Richard Klein is an Adjunct Professor of Astronomy at the University of California, Berkeley and a Scientific Staff Member at the Lawrence Livermore National Laboratory (LLNL). Klein acknowledged his bachelor’s degree in physics from Rensselaer Polytechnic Institute in 1966 and his PhD in physics from Brandeis University in 1973.

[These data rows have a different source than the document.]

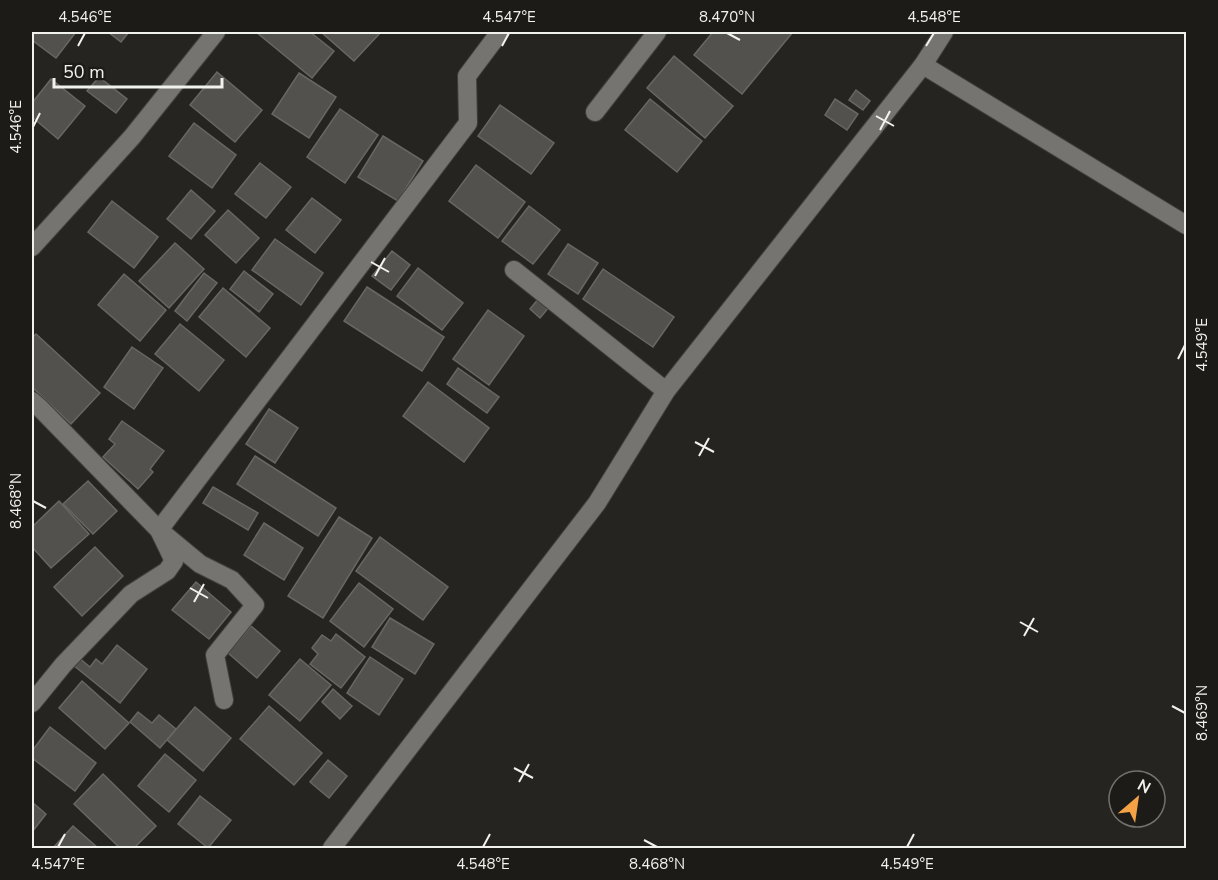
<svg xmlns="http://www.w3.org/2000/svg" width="1218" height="880" viewBox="0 0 1218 880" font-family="'Nunito Sans',sans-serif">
<rect width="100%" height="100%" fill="#252421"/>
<!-- building -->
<g fill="#52514d" stroke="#686763" stroke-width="1.5">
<polygon points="32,32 76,32 56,58 32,40"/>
<polygon points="108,32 129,32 121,42"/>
<polygon points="256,32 310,32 334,51 312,78"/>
<polygon points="321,32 381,32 354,61"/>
<polygon points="713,32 793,32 742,94 694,55"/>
<polygon points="674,56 733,106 705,138 647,88"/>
<polygon points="217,72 262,110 235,142 190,105"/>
<polygon points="299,73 336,97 309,138 272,114"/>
<polygon points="99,77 127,99 116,113 87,91"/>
<polygon points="51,79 85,106 58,139 32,117 32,103"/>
<polygon points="856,90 870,101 863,110 849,100"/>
<polygon points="650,99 702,141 677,172 625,130"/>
<polygon points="835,99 858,114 847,130 825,115"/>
<polygon points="500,105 554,143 531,174 478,136"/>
<polygon points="340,109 378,135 345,183 307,157"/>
<polygon points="194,123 236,155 212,188 169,156"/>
<polygon points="383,136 423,161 398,201 358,177"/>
<polygon points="260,163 291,187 266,218 235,194"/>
<polygon points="476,165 525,202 498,238 449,201"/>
<polygon points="191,190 215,211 191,239 167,219"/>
<polygon points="312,198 341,220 315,253 286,230"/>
<polygon points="112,201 158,237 134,268 88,232"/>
<polygon points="529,206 560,230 533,264 502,241"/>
<polygon points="228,210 259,238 236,263 205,235"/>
<polygon points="275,239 323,273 301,305 252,270"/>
<polygon points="175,243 204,269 169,308 139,281"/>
<polygon points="568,244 598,263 578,294 548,274"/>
<polygon points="392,251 410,265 391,290 372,276"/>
<polygon points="418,268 463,303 442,330 397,296"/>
<polygon points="603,269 674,317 653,347 583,299"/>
<polygon points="244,271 273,294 259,312 230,289"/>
<polygon points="204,273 217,283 187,321 175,311"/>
<polygon points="124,274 166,310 140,341 98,305"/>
<polygon points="367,287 444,337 422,371 344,321"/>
<polygon points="223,288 270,328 246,357 199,317"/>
<polygon points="539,298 550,306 540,318 530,309"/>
<polygon points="488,310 524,336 489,385 453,359"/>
<polygon points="180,324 224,360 199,391 155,354"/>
<polygon points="36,334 100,393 71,424 32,387 32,338"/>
<polygon points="132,347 163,368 134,409 104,387"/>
<polygon points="458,368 499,397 487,413 447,384"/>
<polygon points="428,382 489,428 464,462 403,416"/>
<polygon points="269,409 298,428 275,463 246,444"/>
<polygon points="122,421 164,451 150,469 153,472 138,489 103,457 115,444 109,439"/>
<polygon points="255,456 336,508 318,536 237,484"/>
<polygon points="88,481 117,511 93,534 63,504"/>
<polygon points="213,487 258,513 248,530 203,503"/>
<polygon points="59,501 89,534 51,568 32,547 32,527"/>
<polygon points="339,517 372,538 323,618 288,596"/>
<polygon points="264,523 303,548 284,580 244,555"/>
<polygon points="380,537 448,587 423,620 356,571"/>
<polygon points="95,547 123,576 82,616 54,587"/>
<polygon points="196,582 231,612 209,639 172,610"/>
<polygon points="359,583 393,609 364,647 330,621"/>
<polygon points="390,618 434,644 415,674 372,647"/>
<polygon points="251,626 280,651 257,678 228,653"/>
<polygon points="336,634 365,657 341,688 310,664 318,654 312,648 322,635 331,641"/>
<polygon points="117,645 147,669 120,703 73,665 79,658 90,667 96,659 102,664"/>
<polygon points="370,657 403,679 379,715 347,693"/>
<polygon points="300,659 331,685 300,721 269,695"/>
<polygon points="82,681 129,723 105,749 59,708"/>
<polygon points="333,689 352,706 340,719 322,702"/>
<polygon points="269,706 322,753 294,785 240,739"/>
<polygon points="195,707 231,738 203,771 167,740"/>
<polygon points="138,712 152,723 159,715 176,729 160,748 130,722"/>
<polygon points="50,727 96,763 75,791 32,758 32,751"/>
<polygon points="165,754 196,780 169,812 138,786"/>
<polygon points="328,760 347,776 329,798 310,782"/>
<polygon points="103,774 156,826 134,848 120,848 74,804"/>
<polygon points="200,796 231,820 208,848 178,824"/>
<polygon points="32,802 46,814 32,832"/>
<polygon points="73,826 98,848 53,848"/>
</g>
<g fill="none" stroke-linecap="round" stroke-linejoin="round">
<defs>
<g id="street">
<polyline points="923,65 1186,225"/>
<polyline points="595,112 657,32"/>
<polyline points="32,247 132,137 216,32"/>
<polyline points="514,270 666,391"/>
<polyline points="32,401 40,408 159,530 200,564 232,580 255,605 215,655 224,700"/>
<polyline points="32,703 63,665 131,594 167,571 174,561 159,530 468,123 467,76 500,32"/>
<polyline points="332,848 597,503 666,391 923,65 944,32"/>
</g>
</defs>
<!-- street casing -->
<use href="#street" stroke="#40403c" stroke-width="20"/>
<!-- street -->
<use href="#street" stroke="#757470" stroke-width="18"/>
</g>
<!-- ticks -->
<path fill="none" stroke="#f1f1ee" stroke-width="2" d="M727,33L740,40M78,46L85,33M502,46L509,33M926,46L934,33M876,116L894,126M33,127L40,113M880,130L890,111M371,262L389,272M375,276L385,258M1178,359L1185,345M695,442L714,452M699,456L709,438M33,501L46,508M190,588L208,598M194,602L204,584M1020,622L1038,632M1024,636L1034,618M1172,706L1185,713M514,768L533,778M519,782L529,764M644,840L657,847M58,847L65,834M483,847L490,834M907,847L914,834"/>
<!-- border -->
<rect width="1218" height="880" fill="none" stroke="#1c1b18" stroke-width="66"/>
<!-- north arrow -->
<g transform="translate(1137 799) rotate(29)"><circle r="28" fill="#1c1b18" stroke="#71716e" stroke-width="1.5"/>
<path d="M0-4.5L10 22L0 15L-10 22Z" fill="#f5a246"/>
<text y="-9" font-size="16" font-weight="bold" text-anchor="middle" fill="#f1f1ee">N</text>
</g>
<!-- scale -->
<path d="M54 78v9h168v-9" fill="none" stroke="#f1f1ee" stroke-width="3"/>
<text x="63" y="78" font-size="18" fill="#f1f1ee" stroke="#1c1b18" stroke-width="4.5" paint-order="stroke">50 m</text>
<rect x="33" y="33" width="1152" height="814" fill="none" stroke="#f1f1ee" stroke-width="2"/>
<g font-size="15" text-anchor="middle" fill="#f1f1ee">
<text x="85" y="22">4.546°E</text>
<text x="509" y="22">4.547°E</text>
<text x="727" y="22">8.470°N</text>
<text x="934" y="22">4.548°E</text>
<text transform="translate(16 127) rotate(-90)" y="5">4.546°E</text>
<text transform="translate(1202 345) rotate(-90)" y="5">4.549°E</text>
<text transform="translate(16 501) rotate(-90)" y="5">8.468°N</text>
<text transform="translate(1202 713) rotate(-90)" y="5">8.469°N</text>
<text x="58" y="869">4.547°E</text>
<text x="483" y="869">4.548°E</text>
<text x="657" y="869">8.468°N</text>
<text x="907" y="869">4.549°E</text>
</g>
</svg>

Klein has pioneered methods of radiative transfer and adaptive mesh refinement applied to computational astrophysics beyond the last several decades. He played a central role in the go ahead of the radiation-driven implosion model for induced star formation and in developing the leading theory of stellar winds for “hot stars”. He has pursued a expansive range of problems ranging from star formation to tall energy physics, including the interactions of supernovae shocks like interstellar clouds, the formation of low and high mass stars, accretion onto neutron stars, and Compton-heated winds from addition disks. He customary the Berkeley Astrophysical Fluid Dynamics Group afterward Christopher McKee to build the technique of adaptive mesh refinement for numerical simulations of astrophysical shapeless dynamics. In addition, he has applied these simulations to scaled laboratory astrophysics experiments. He was official by the American Physical Society (APS) in 2003 for his contributions to computational astrophysics and named a Fellow.